Details were provided that confirmed the NOEL for sedation in
humans of 30 µg/kg bw. However, the Committee was unwilling to use
this study in establishing an ADI because the observations were of a
subjective nature and the experiment was poorly controlled.
Reconsidering the pharmacological data, the NOEL of 630 µg/kg bw in a
sensitive assay in the dog was considered to represent a more
objective and appropriate measure of the pharmacological activity of
azaperone.
4. EVALUATION
The Committee considered that the pharmacological effects of
azaperone were the most relevant for the determination of the ADI.
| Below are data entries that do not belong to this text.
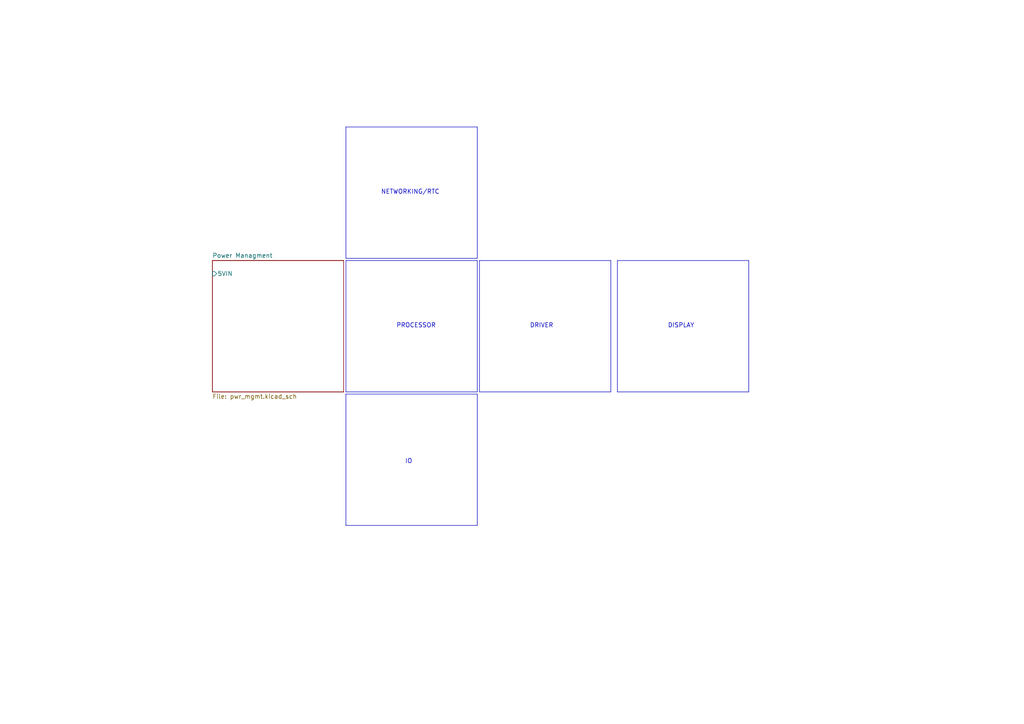
<source format=kicad_sch>
(kicad_sch (version 20230121) (generator eeschema)

  (uuid 56c65019-066c-47cb-99e5-7a3ed779dcda)

  (paper "A4")

  (title_block
    (title "Main sheet")
    (date "2023-03-07")
    (rev "0.1")
    (company "diminDDL")
  )

  


  (polyline (pts (xy 139.065 75.565) (xy 139.065 113.665))
    (stroke (width 0) (type default))
    (uuid 36d9c0a1-e3b1-4cb4-bb88-26ee094c84ca)
  )
  (polyline (pts (xy 177.165 113.665) (xy 177.165 75.565))
    (stroke (width 0) (type default))
    (uuid 38731514-703d-45a5-b19c-90119136ef08)
  )
  (polyline (pts (xy 217.17 113.665) (xy 217.17 75.565))
    (stroke (width 0) (type default))
    (uuid 3efb23f4-5a18-431c-bd09-4f0058dc8c27)
  )
  (polyline (pts (xy 100.33 114.3) (xy 100.33 152.4))
    (stroke (width 0) (type default))
    (uuid 45a1433e-5c33-47a7-b4b1-dc20a905ea50)
  )
  (polyline (pts (xy 100.33 74.93) (xy 138.43 74.93))
    (stroke (width 0) (type default))
    (uuid 577a73ef-40a2-4ce6-84b1-fddea966b671)
  )
  (polyline (pts (xy 100.33 114.3) (xy 138.43 114.3))
    (stroke (width 0) (type default))
    (uuid 60dcab31-60ca-4e3a-9ee6-3c40d5a8e9f4)
  )
  (polyline (pts (xy 100.33 75.565) (xy 138.43 75.565))
    (stroke (width 0) (type default))
    (uuid 66a3a7d0-ec73-42dd-9f8c-45ff92ff304f)
  )
  (polyline (pts (xy 179.07 75.565) (xy 179.07 113.665))
    (stroke (width 0) (type default))
    (uuid 73d26978-0f16-4907-9cae-75e810dd9513)
  )
  (polyline (pts (xy 100.33 36.83) (xy 100.33 74.93))
    (stroke (width 0) (type default))
    (uuid 788e36fd-8d3d-452b-802f-2b4ca3d56edb)
  )
  (polyline (pts (xy 139.065 113.665) (xy 177.165 113.665))
    (stroke (width 0) (type default))
    (uuid 7dafa53c-90a9-49a6-9407-d9929fa5a91b)
  )
  (polyline (pts (xy 139.065 75.565) (xy 177.165 75.565))
    (stroke (width 0) (type default))
    (uuid 82fe76c6-4512-4a3f-a1f0-e378434b1257)
  )
  (polyline (pts (xy 100.33 75.565) (xy 100.33 113.665))
    (stroke (width 0) (type default))
    (uuid 920943ce-5057-49aa-9059-f28a4bcfe564)
  )
  (polyline (pts (xy 138.43 152.4) (xy 138.43 114.3))
    (stroke (width 0) (type default))
    (uuid 9afef6f4-1d25-49d3-b30a-44cbff43aef1)
  )
  (polyline (pts (xy 179.07 75.565) (xy 217.17 75.565))
    (stroke (width 0) (type default))
    (uuid a13674d3-afc5-4d2e-b13a-88736410336a)
  )
  (polyline (pts (xy 100.33 113.665) (xy 138.43 113.665))
    (stroke (width 0) (type default))
    (uuid a3ac23a8-9f63-4f92-a425-e93e01154eb5)
  )
  (polyline (pts (xy 100.33 152.4) (xy 138.43 152.4))
    (stroke (width 0) (type default))
    (uuid acbfd7f2-cebf-40fd-83bb-5f1f729cdaf4)
  )
  (polyline (pts (xy 179.07 113.665) (xy 217.17 113.665))
    (stroke (width 0) (type default))
    (uuid c839d33b-1f41-4d7a-b8af-2e9759dbd452)
  )
  (polyline (pts (xy 100.33 36.83) (xy 138.43 36.83))
    (stroke (width 0) (type default))
    (uuid cc01ba7d-8551-4a8d-bcd7-48a71142fff3)
  )
  (polyline (pts (xy 138.43 113.665) (xy 138.43 75.565))
    (stroke (width 0) (type default))
    (uuid d1cac255-8cc5-46d0-927f-d3116f99efad)
  )
  (polyline (pts (xy 138.43 74.93) (xy 138.43 36.83))
    (stroke (width 0) (type default))
    (uuid df61ea1f-eb24-4064-bf77-4e1fcba8c8d5)
  )

  (text "DISPLAY" (at 193.675 95.25 0)
    (effects (font (size 1.27 1.27)) (justify left bottom))
    (uuid 72fde034-3a41-4743-a768-e487d73a35f8)
  )
  (text "PROCESSOR" (at 114.935 95.25 0)
    (effects (font (size 1.27 1.27)) (justify left bottom))
    (uuid 95449f17-5094-4937-b569-42c2066ba239)
  )
  (text "IO" (at 117.475 134.62 0)
    (effects (font (size 1.27 1.27)) (justify left bottom))
    (uuid c485ab31-58f3-4ab9-9466-0d8e8b8b028a)
  )
  (text "DRIVER" (at 153.67 95.25 0)
    (effects (font (size 1.27 1.27)) (justify left bottom))
    (uuid d430934e-c90e-46b9-8536-909b92b5c44a)
  )
  (text "NETWORKING/RTC" (at 110.49 56.515 0)
    (effects (font (size 1.27 1.27)) (justify left bottom))
    (uuid ef9fb187-2216-4a7a-af8a-847de56285aa)
  )

  (sheet (at 61.595 75.565) (size 38.1 38.1) (fields_autoplaced)
    (stroke (width 0.1524) (type solid))
    (fill (color 0 0 0 0.0000))
    (uuid f8c880ea-79c5-432f-81fa-d32cf5a8db8f)
    (property "Sheetname" "Power Managment" (at 61.595 74.8534 0)
      (effects (font (size 1.27 1.27)) (justify left bottom))
    )
    (property "Sheetfile" "pwr_mgmt.kicad_sch" (at 61.595 114.2496 0)
      (effects (font (size 1.27 1.27)) (justify left top))
    )
    (pin "5VIN" input (at 61.595 79.375 180)
      (effects (font (size 1.27 1.27)) (justify left))
      (uuid b2fc92ca-aae7-4782-a252-edf99115dcfd)
    )
    (instances
      (project "rp_nixie"
        (path "/56c65019-066c-47cb-99e5-7a3ed779dcda" (page "2"))
      )
    )
  )

  (sheet_instances
    (path "/" (page "1"))
  )
)

</source>
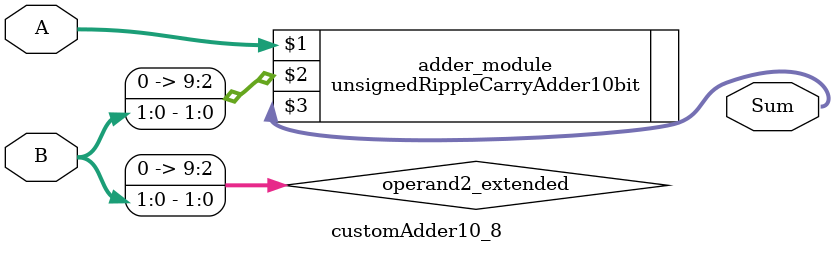
<source format=v>

module customAdder10_8(
                    input [9 : 0] A,
                    input [1 : 0] B,
                    
                    output [10 : 0] Sum
            );

    wire [9 : 0] operand2_extended;
    
    assign operand2_extended =  {8'b0, B};
    
    unsignedRippleCarryAdder10bit adder_module(
        A,
        operand2_extended,
        Sum
    );
    
endmodule
        
</source>
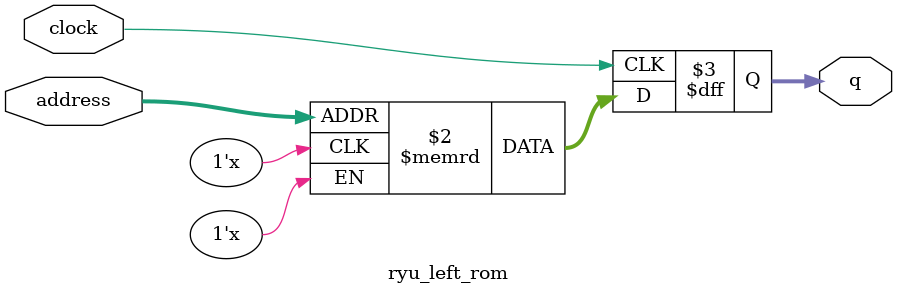
<source format=sv>
module ryu_left_rom (
	input logic clock,
	input logic [12:0] address,
	output logic [3:0] q
);

logic [3:0] memory [0:5399] /* synthesis ram_init_file = "./ryu_left/ryu_left.mif" */;

always_ff @ (posedge clock) begin
	q <= memory[address];
end

endmodule

</source>
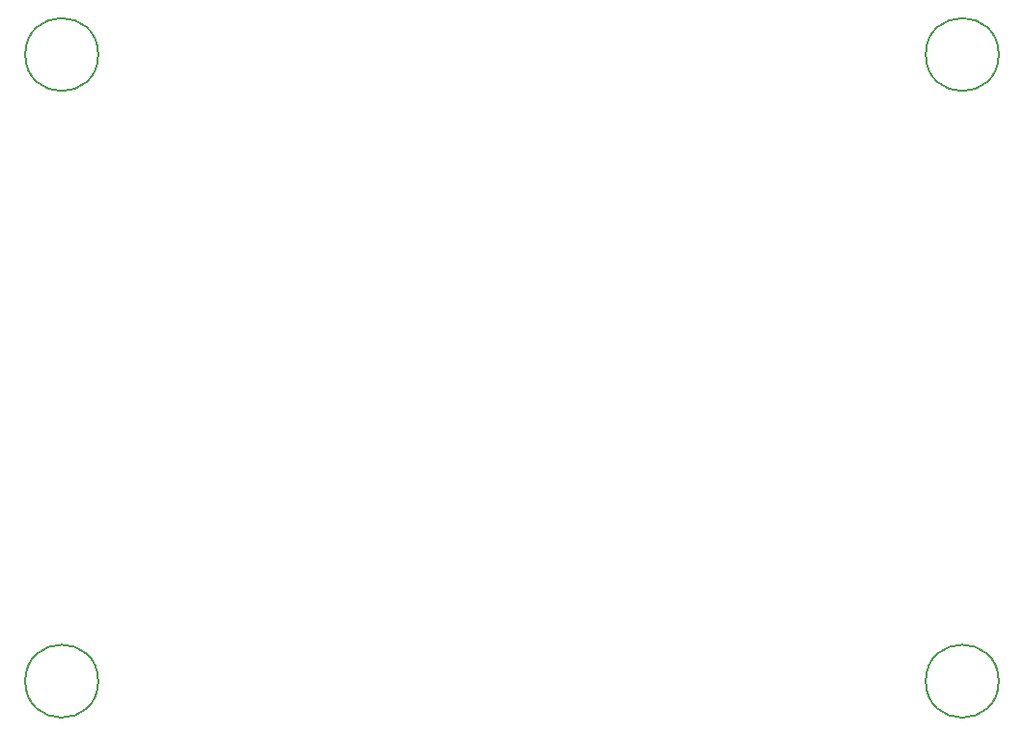
<source format=gbr>
%TF.GenerationSoftware,KiCad,Pcbnew,7.0.8*%
%TF.CreationDate,2024-06-06T18:22:48-04:00*%
%TF.ProjectId,topboard,746f7062-6f61-4726-942e-6b696361645f,rev?*%
%TF.SameCoordinates,Original*%
%TF.FileFunction,Other,Comment*%
%FSLAX46Y46*%
G04 Gerber Fmt 4.6, Leading zero omitted, Abs format (unit mm)*
G04 Created by KiCad (PCBNEW 7.0.8) date 2024-06-06 18:22:48*
%MOMM*%
%LPD*%
G01*
G04 APERTURE LIST*
%ADD10C,0.150000*%
G04 APERTURE END LIST*
D10*
%TO.C,REF\u002A\u002A*%
X103700000Y-61500000D02*
G75*
G03*
X103700000Y-61500000I-3200000J0D01*
G01*
X103700000Y-116500000D02*
G75*
G03*
X103700000Y-116500000I-3200000J0D01*
G01*
X182700000Y-116500000D02*
G75*
G03*
X182700000Y-116500000I-3200000J0D01*
G01*
X182700000Y-61500000D02*
G75*
G03*
X182700000Y-61500000I-3200000J0D01*
G01*
%TD*%
M02*

</source>
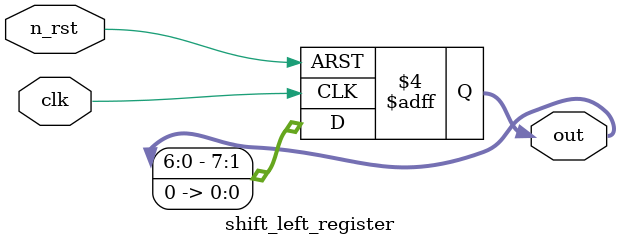
<source format=v>
module shift_left_register(
  clk,
  n_rst,
  out
);

input clk;
input n_rst;
output reg [7:0] out;

always@(posedge clk or negedge n_rst)
begin
  if(!n_rst)
    out <= 8'b0010_1100;
  else 
    out <=  out << 1;
end

endmodule 
</source>
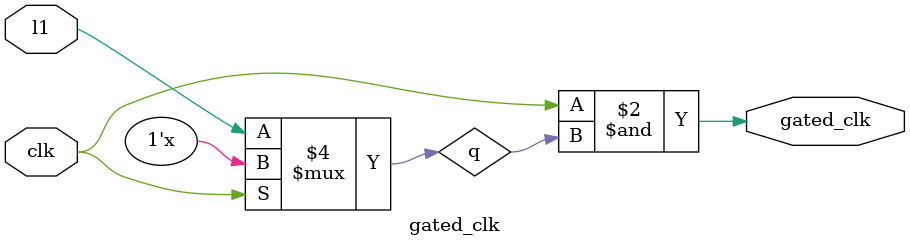
<source format=v>
module gated_clk (
  input  wire       clk,
  input  wire       l1,

  output wire       gated_clk
);

  wire              en;
  reg               q;

  assign en        = ~clk;
  assign gated_clk = clk & q;

  always @(en or l1) begin
    if (en)
      q            <= l1;
  end


endmodule
</source>
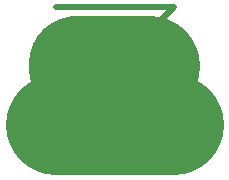
<source format=gbr>
G75*
%MOMM*%
%OFA0B0*%
%FSLAX33Y33*%
%IPPOS*%
%LPD*%
%AMOC8*
5,1,8,0,0,1.08239X$1,22.5*
%

G04 Definition of 3 tools - number 10, 11 and 12 with different widths: *
%ADD10C,1.880*%
%ADD11C,0.508*%
%ADD12C,8.508*%

G04 Switching to tool 11: *
D11*

G04 Drawing some lines with the tool 11: *
G04 (D03 only moves the tool to a position, while D01 actually draws into the surface) *
X10000Y20000D03*
X20000Y20000D01*
X10000Y10000D01*

G04 Switching to tool 12: *
D12*

G04 Drawing another lines using tool 12: *
X20000Y10000D01*
X12000Y15000D03*
X18000Y15000D01*
G04 end of file
M02*

</source>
Using the NOEL of 630 µg/kg bw for pharmacological activity in dogs
and a safety factor of 200, a temporary ADI of 0-3 µg/kg bw was
established.
5. REFERENCES
VAN CAUTEREN, H., LAMPO, A., VANPARYS, Ph., MAES, L., ENGELEN, M. &
VAN LEEMPUT, L. (1994). Review report on the toxicological,
pharmacokinetic and pharmacodynamic documentation related to
azaperone. Unpublished Report No. V8672 from Janssen Research
Foundation. Submitted to WHO by Janssen Pharmaceutica, Beerse,
Belgium.
VAN DE WAART, E.J. & ENNINGA, I.C. (1993). Evaluation of the mutagenic
activity of azaperone in an in vitro mammalian cell gene mutation
test with L5178Y mouse lymphoma cells (with independent repeat).
Unpublished Report No. 94635 by RCC Notox. Submitted to WHO by
Janssen Pharmaceutica, Beerse, Belgium.